The exact terms of the plea deal were not immediately disclosed, but Khadr is due to be sentenced by a military jury in several days. The sentence they impose is bound by the plea deal.

Khadr would be allowed to trasfer back to his native Canada after serving a year of his sentence as part of the deal, the military judge in charge of the case said.

Trial criticised

The US has argued that Khadr, who was badly wounded during the fighting, is a war criminal because he was not a regular solider. But his case has long outraged opponants to Guantanamo, who say he was a child soldier and was subjected to mistreatment while in US custody.

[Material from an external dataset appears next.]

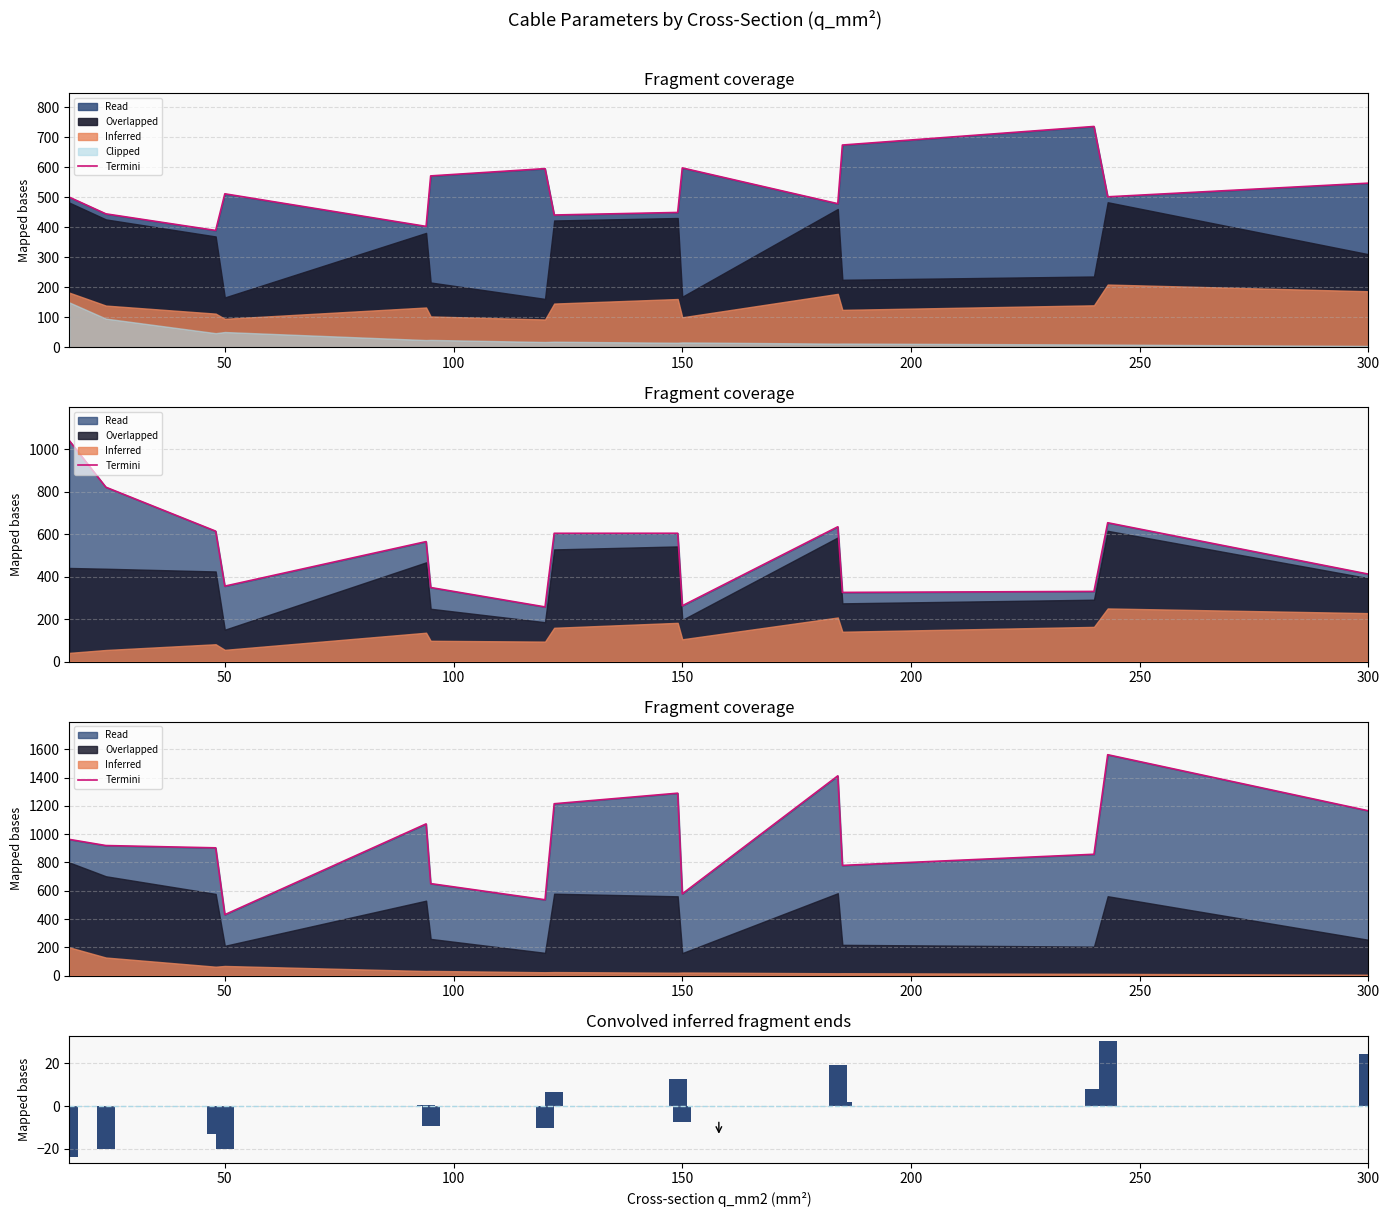

Reading right to left, transcribe all the data shown in this chart.

Termini: 1164.9	1561.2	857.7	779.0	1411.9	577.9	1289.4	1214.7	536.3	650.3	1072.4	430.9	903.2	919.3	962.8
Convolved inferred: 24.5	30.2	7.8	1.9	19.2	-7.3	12.7	6.7	-10.1	-9.1	0.7	-20.1	-13.3	-20.3	-23.8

John Terrett, Al Jazeera's correspondent in Washington DC, said that the proceedings against Khadr are unprecedented. "In many ways this whole thing has been a trial of firsts and onlys," he said.

"He's the only Canadian citizen in Guantanamo and he's the only child soldier- He was arrested at the age of 15. He has pled guilty to all five charges against, and it has become that this trial is coming to a plea-bargain end."

Khadr's defence team say he was pushed into fighting the US by his father, said to be a close associate of Osama bin Laden. Human rights defenders have criticised Barack Obama, the US president, for seeking to prosecute Khadr.

"It's particularly galling that a president who promised to restore human rights is beginning the first trial here with a child soldier who was abused for years in US custody and was taken to a war zone by his dad," Jennifer Turner, a lawyer for the American Civil Liberties Union who is at Guantanamo to observe proceedings against Khadr, said.

Many of Obama's supporters have been angered by his failure to close Guantanamo, despite promising to do so in his campaign and ordering the government to do so as one of his first acts as president.

Around 170 prisoners are still being held at Guantanamo. Congressional opposition to its closure, and difficulty in finding countries to take the men held there, has stalled Obama's plan to close the prison.